### What to do
1) Translate this sentence from the cooking blog post into Spanish: "Last night I made a Brisket with mashed potatoes as a side."
2) Please repeat the stretch of the cooking blog post from "I've made mac" through "back on track.".
3) Answer these questions about the cooking blog post:
(a) What did Zack and Aaron want for lunch?
(b) How much plain yogurt goes into the revised mac 'n cheese?
(c) In what sauce does the writer wonder how the yogurt would taste?

### Excerpted text
Tuesday, May 12, 2009

Tips and Tricks Tuesday

I've recently been experimenting with using plain yogurt in place of milk or sour cream in some recipes. This was all prompted by Zack and Aaron. They wanted Mac 'n cheese for lunch last week but I was out of milk. I had a nearly full tub of plain yogurt in the fridge, so I thought what they heck. It should lend a milky taste and it should make a nice creamy sauce. Oh my god was it good!!
I've made mac 'n cheese for the boys two more times since and I've cut the usual 1/4 cup of butter and 1/4 cup milk down to 2 tbsp of each and add 1/2 cup of plain yogurt. It's so yummy and the sause is so creamy! I'll never amke mac n cheese without it now.
Last night I made a Brisket with mashed potatoes as a side. Instead of loading the potatoes up with butter, milk and sour cream, I used the yogurt. I still added a small amount of butter, milk and sour cream, but not nearly as much.
Hopefully this will make a some of these fatty sauces and sides healthier. Plain yogurt will now be staple in my fridge. Hmmm, I wonder how it would taste in an Alfredo sauce....

Thursday, May 7, 2009

Turkish Meatballs

It's been awhile since I've posted anything because it's been awhile since I've felt like cooking. But we've eaten too much take out lately and need to get back on track.

### Data shown
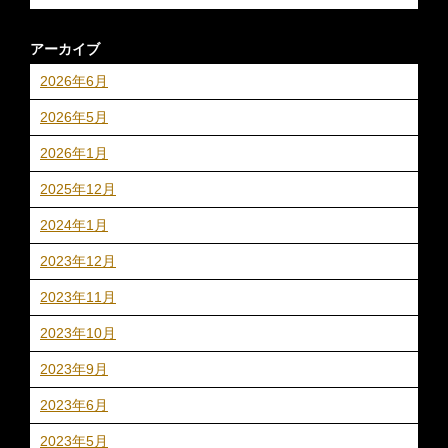
アーカイブ
2026年6月
2026年5月
2026年1月
2025年12月
2024年1月
2023年12月
2023年11月
2023年10月
2023年9月
2023年6月
2023年5月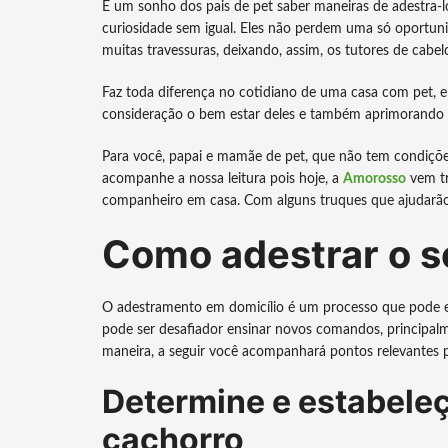
É um sonho dos pais de pet saber maneiras de adestra-l
curiosidade sem igual. Eles não perdem uma só oportuni
muitas travessuras, deixando, assim, os tutores de cabel
Faz toda diferença no cotidiano de uma casa com pet, e
consideração o bem estar deles e também aprimorando
Para você, papai e mamãe de pet, que não tem condições
acompanhe a nossa leitura pois hoje, a
Amorosso
vem tr
companheiro em casa. Com alguns truques que ajudarão 
Como adestrar o s
O adestramento em domicílio é um processo que pode ex
pode ser desafiador ensinar novos comandos, principalme
maneira, a seguir você acompanhará pontos relevantes 
Determine e estabeleç
cachorro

### Written answers
1) Anoche preparé un brisket con puré de papas como guarnición.

2)
I've made mac 'n cheese for the boys two more times since and I've cut the usual 1/4 cup of butter and 1/4 cup milk down to 2 tbsp of each and add 1/2 cup of plain yogurt. It's so yummy and the sause is so creamy! I'll never amke mac n cheese without it now.
Last night I made a Brisket with mashed potatoes as a side. Instead of loading the potatoes up with butter, milk and sour cream, I used the yogurt. I still added a small amount of butter, milk and sour cream, but not nearly as much.
Hopefully this will make a some of these fatty sauces and sides healthier. Plain yogurt will now be staple in my fridge. Hmmm, I wonder how it would taste in an Alfredo sauce....

Thursday, May 7, 2009

Turkish Meatballs

It's been awhile since I've posted anything because it's been awhile since I've felt like cooking. But we've eaten too much take out lately and need to get back on track.

3)
(a) Mac 'n cheese
(b) 1/2 cup
(c) An Alfredo sauce